--- START ---

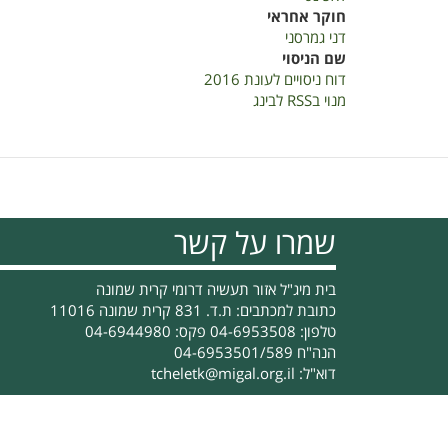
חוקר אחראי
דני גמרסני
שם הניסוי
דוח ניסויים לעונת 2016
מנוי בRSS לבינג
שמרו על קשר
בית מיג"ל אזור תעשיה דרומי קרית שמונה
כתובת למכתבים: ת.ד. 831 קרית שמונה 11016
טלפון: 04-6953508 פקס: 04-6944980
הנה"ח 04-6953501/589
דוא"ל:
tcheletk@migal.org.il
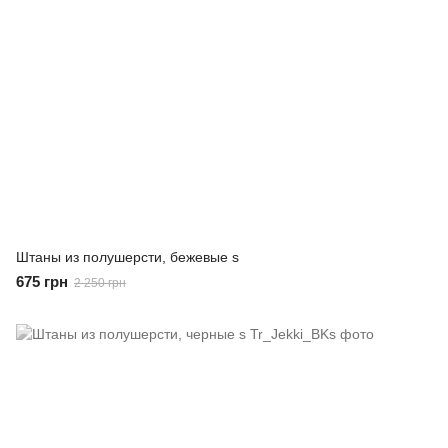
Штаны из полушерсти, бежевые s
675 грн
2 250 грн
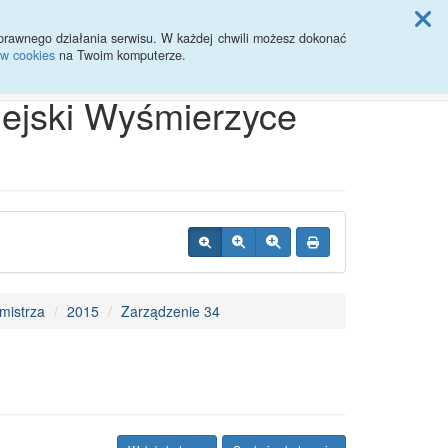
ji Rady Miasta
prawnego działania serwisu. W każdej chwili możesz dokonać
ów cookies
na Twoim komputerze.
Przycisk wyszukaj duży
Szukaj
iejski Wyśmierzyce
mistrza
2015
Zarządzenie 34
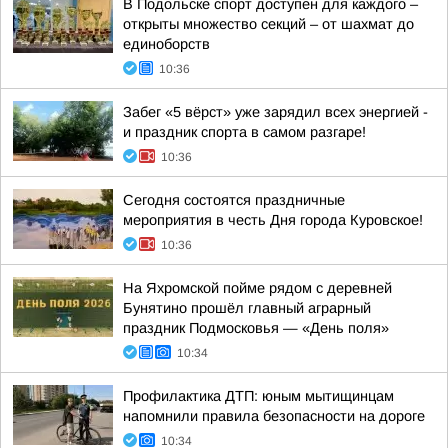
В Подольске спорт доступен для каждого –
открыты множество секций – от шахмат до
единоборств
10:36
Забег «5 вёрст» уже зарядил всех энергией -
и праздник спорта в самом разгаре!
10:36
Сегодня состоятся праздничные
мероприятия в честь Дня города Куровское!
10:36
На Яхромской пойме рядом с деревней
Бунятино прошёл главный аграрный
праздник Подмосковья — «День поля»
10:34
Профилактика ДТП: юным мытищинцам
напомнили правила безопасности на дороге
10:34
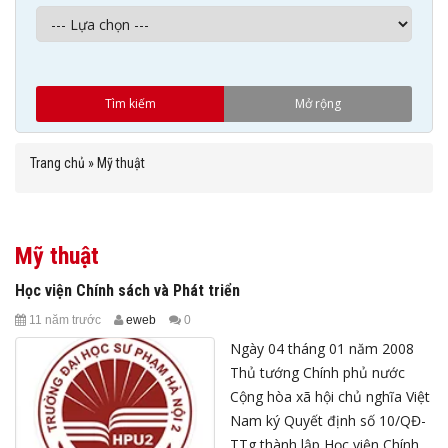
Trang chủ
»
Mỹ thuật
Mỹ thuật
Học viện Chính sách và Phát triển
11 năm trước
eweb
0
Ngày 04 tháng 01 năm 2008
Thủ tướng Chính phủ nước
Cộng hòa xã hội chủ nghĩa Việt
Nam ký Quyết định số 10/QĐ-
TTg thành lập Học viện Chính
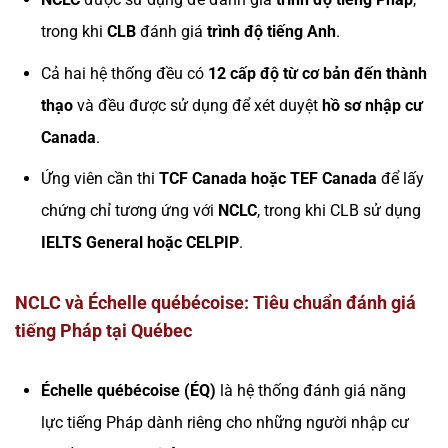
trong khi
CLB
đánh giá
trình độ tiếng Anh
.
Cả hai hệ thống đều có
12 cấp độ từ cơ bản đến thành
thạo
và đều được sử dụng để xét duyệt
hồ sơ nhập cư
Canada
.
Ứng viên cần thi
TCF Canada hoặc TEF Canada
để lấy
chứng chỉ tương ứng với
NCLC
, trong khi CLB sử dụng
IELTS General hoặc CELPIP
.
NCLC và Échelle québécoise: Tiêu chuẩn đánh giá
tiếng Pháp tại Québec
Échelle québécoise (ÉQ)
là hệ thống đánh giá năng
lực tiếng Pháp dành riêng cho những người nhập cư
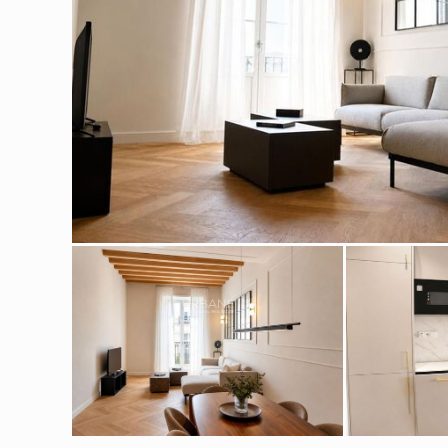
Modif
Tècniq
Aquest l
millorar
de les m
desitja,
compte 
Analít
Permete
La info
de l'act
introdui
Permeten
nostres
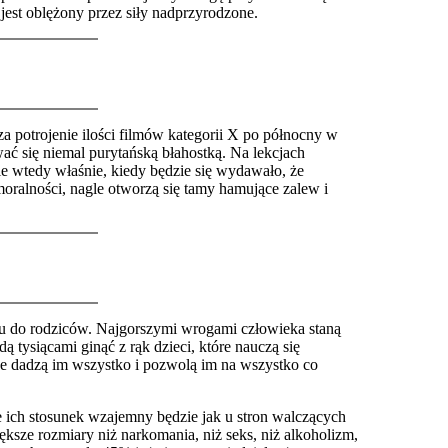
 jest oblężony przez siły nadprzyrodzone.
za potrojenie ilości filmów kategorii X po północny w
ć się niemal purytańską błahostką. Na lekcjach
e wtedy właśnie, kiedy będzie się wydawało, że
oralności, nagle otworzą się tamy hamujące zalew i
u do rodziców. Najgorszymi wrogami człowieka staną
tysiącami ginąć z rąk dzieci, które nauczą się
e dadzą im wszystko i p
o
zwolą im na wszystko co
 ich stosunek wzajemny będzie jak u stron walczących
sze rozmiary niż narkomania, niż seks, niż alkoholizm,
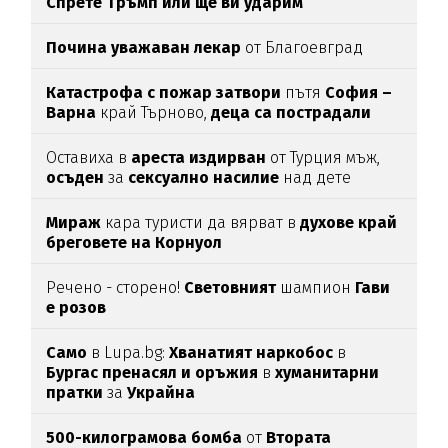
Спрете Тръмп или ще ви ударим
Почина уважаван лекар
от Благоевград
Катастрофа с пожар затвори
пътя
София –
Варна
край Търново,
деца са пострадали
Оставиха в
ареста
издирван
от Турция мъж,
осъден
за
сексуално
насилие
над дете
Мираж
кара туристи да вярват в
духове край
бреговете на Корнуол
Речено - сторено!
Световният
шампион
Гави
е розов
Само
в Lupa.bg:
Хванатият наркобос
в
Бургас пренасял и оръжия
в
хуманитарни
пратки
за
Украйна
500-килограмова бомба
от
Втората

--- END ---

- _WORK INSTRUCTIONS_
Extract every line from the records above that contains the word "Pháp".

- _REPLY_
tiếng Pháp tại Québec
lực tiếng Pháp dành riêng cho những người nhập cư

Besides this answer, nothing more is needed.